Cynthia Barnett—The Sound of the Sea: Seashells and the Fate of the Oceans

Seashells are the work of marine mollusks, the most diverse group of animals in the oceans, with the longest evolutionary history of species living today, Cynthia Barnett reports in The Sound of the Sea: Seashells and the Fate of the Oceans. Mollusks famously clean up the water around them, she notes. How long can they survive if they keep consuming chemical contaminants and microplastic fibers?

Erika Engelhaupt—Gory Details: Adventures from the Dark Side of Science

Would you eat a fried cicada? Drink your own urine? Try on a Nazi officer’s hat? In Gory Details: Adventures from the Dark Side of Science, Erika Engelhaupt explores topics she first found off-putting but later sought to understand. “Nature is often gross,” she says. “If we could be more thoughtful about what disgusts us and why, we might even learn to be a little more tolerant of one another.”

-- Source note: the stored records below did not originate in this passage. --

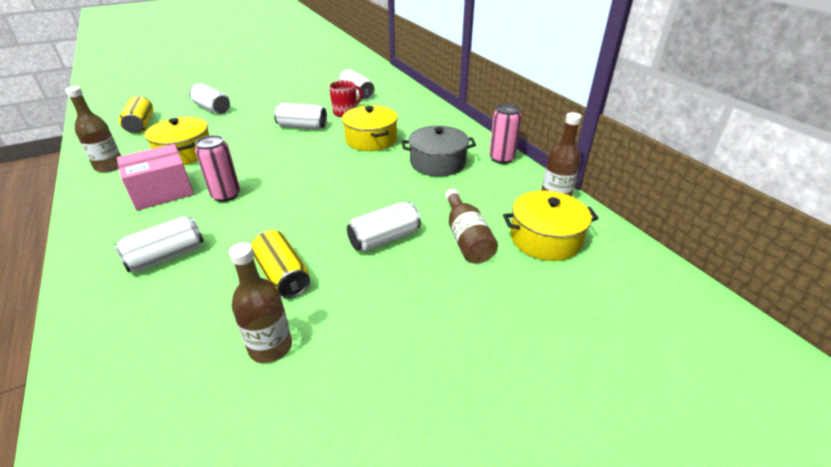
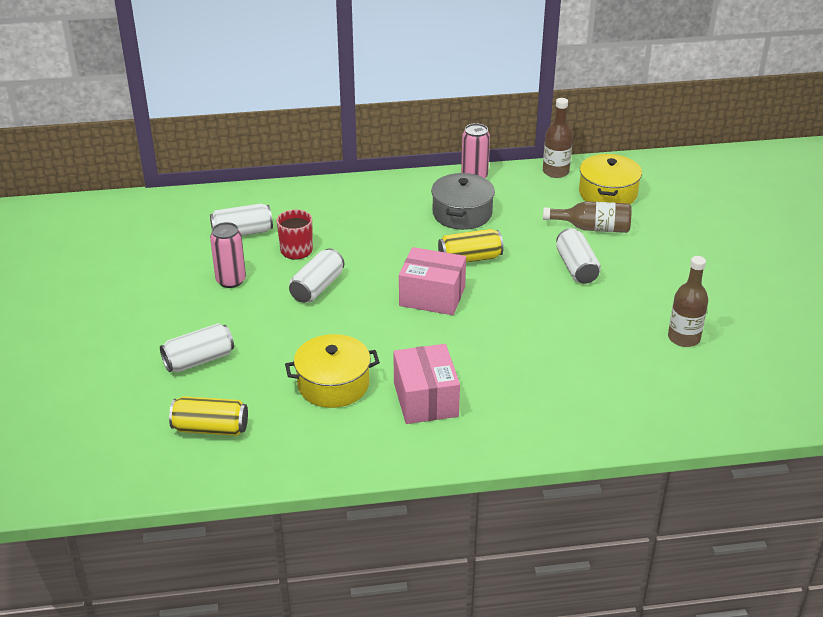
camera: 70 degrees left, 0 degrees up
brown bottle [65,86,121,173] -> none
white can [114,216,204,273] -> none
pink can [195,135,240,202] -> pink can moved to [210,222,246,288]
yellow can [251,230,310,298] -> yellow can moved to [438,229,504,262]
yellow pot [342,106,398,151] -> none
none -> pink box [399,247,466,315]

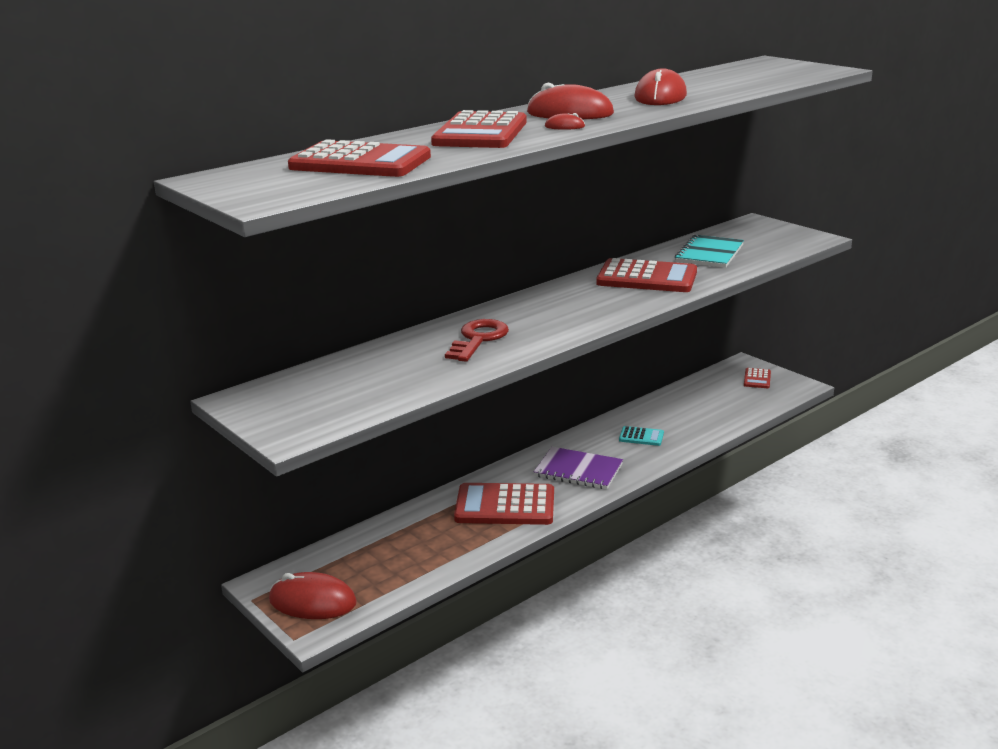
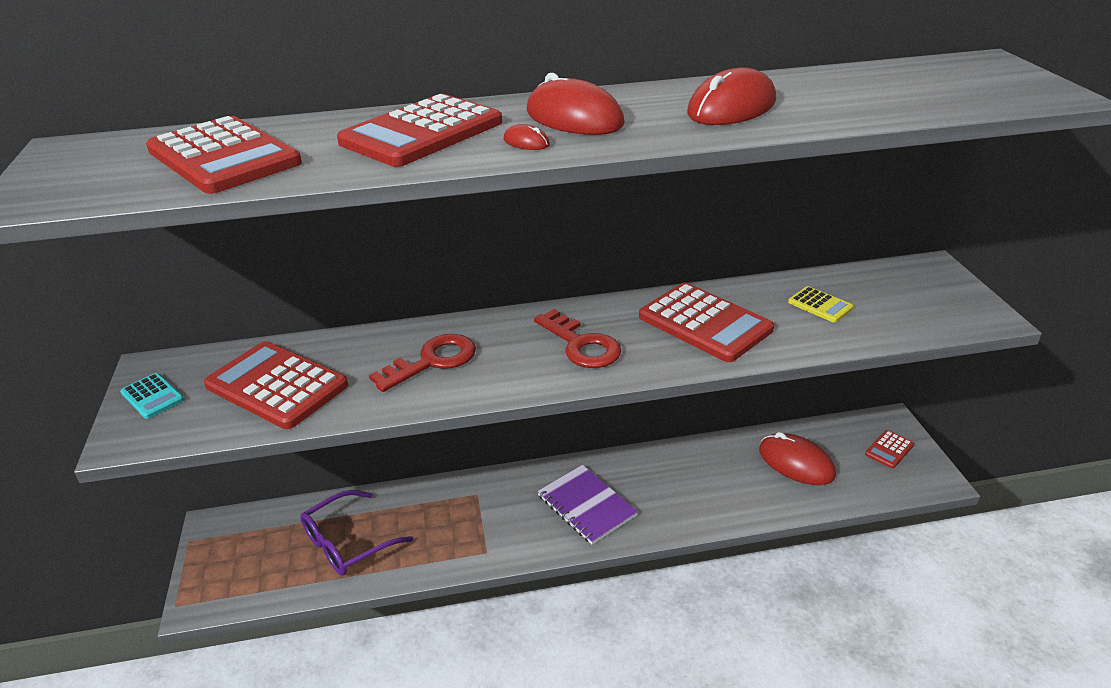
camera: 30 degrees right, 10 degrees up
red mouse [269,572,357,619] -> red mouse moved to [759,432,836,485]
red calculator [454,483,554,525] -> red calculator moved to [204,341,348,429]
turquoise calculator [619,426,664,446] -> turquoise calculator moved to [120,373,184,419]
turquoise notebook [675,234,744,268] -> yellow calculator [788,286,853,323]
none -> purple glasses [300,490,413,575]
none -> red key [534,309,621,368]

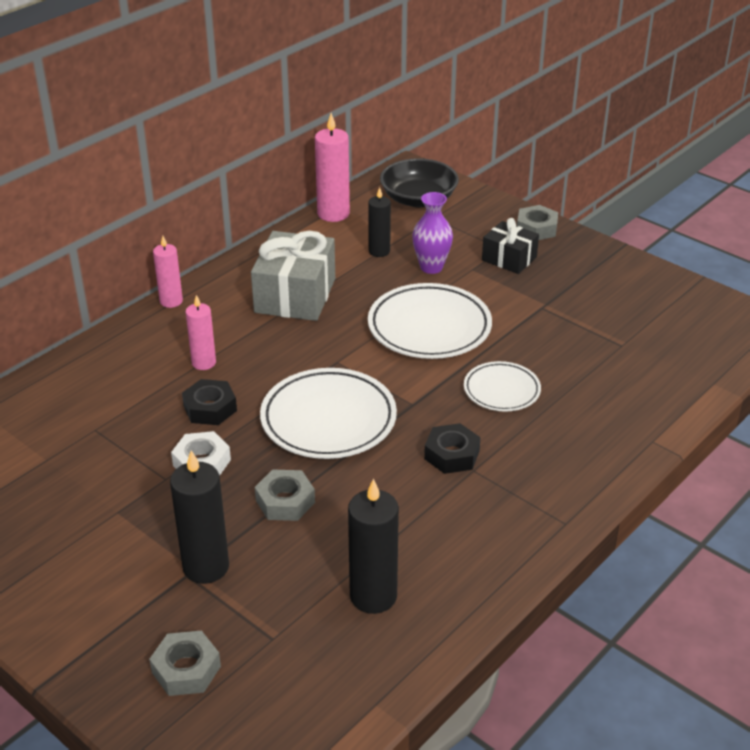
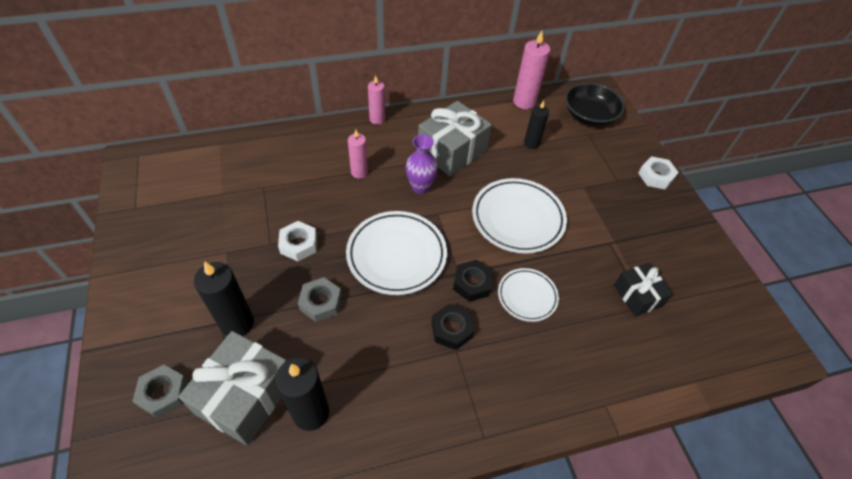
camera: 30 degrees right, 15 degrees up
black nut [182,379,237,425] -> black nut moved to [453,260,493,302]
purple vase [412,192,453,274] -> purple vase moved to [406,135,438,194]
black gift [482,218,539,274] -> black gift moved to [614,263,673,317]
grey nut [517,205,558,240] -> white nut [638,156,679,189]
none -> grey gift [178,331,286,446]

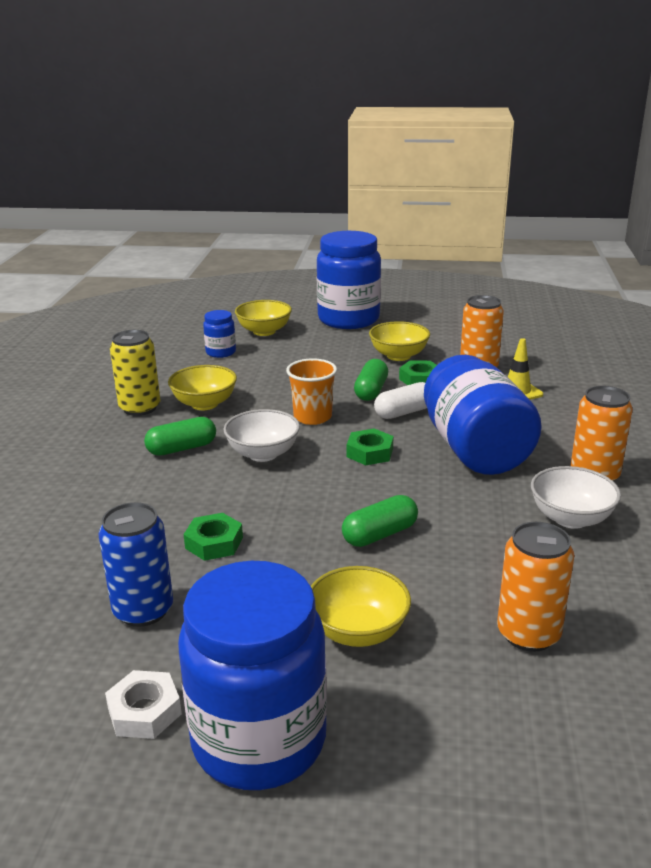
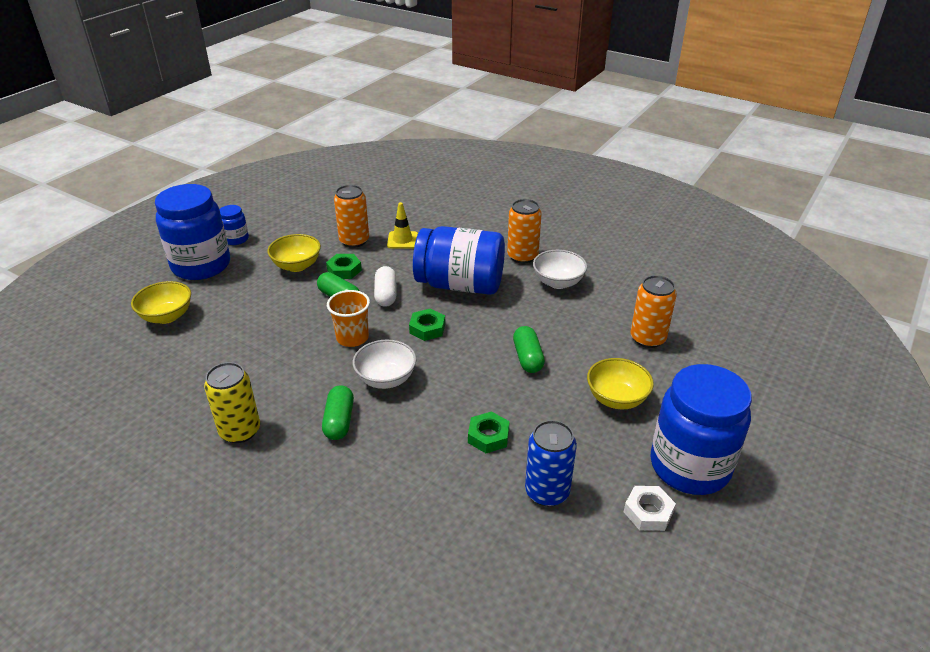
camera: 65 degrees left, 10 degrees up
yellow bowl [168,365,237,410] -> none
blue jar [203,310,236,358] -> blue jar moved to [219,205,249,245]

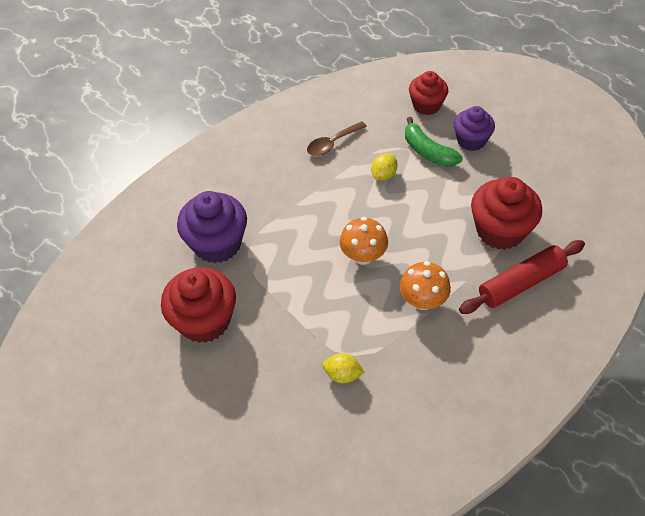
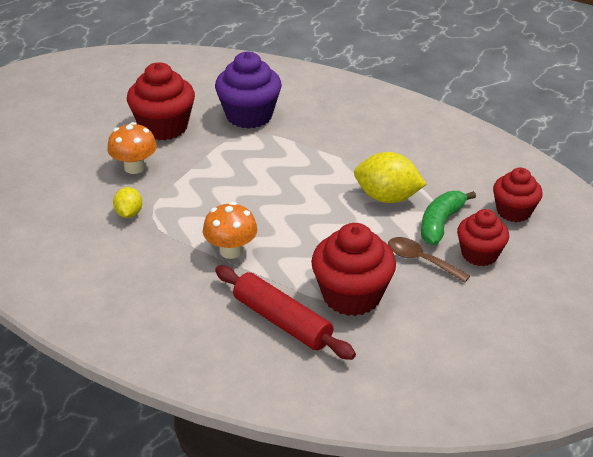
camera: 70 degrees right, 15 degrees down
brown spoon [307,121,367,156] -> brown spoon moved to [388,237,470,283]
orange mushroom [340,217,388,265] -> orange mushroom moved to [107,122,157,174]
yellow lemon [371,154,397,181] -> yellow lemon [354,152,427,203], size x1.78
purple cupcake [454,106,495,151] -> red cupcake [457,209,509,266]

Leila Belkora—Minding the Heavens: The Story of Our Discovery of the Milky Way

Knowledge of our galaxy is advancing rapidly. Astronomers can collect and analyze data on stars and other celestial objects simultaneously and combine data from ground-based & space-based instruments, Leila Belkora reports in Minding the Heavens—The Story of Our Discovery of the Milky Way. Astronomy enthusiasts can participate via citizen science projects. Some even have home observatories.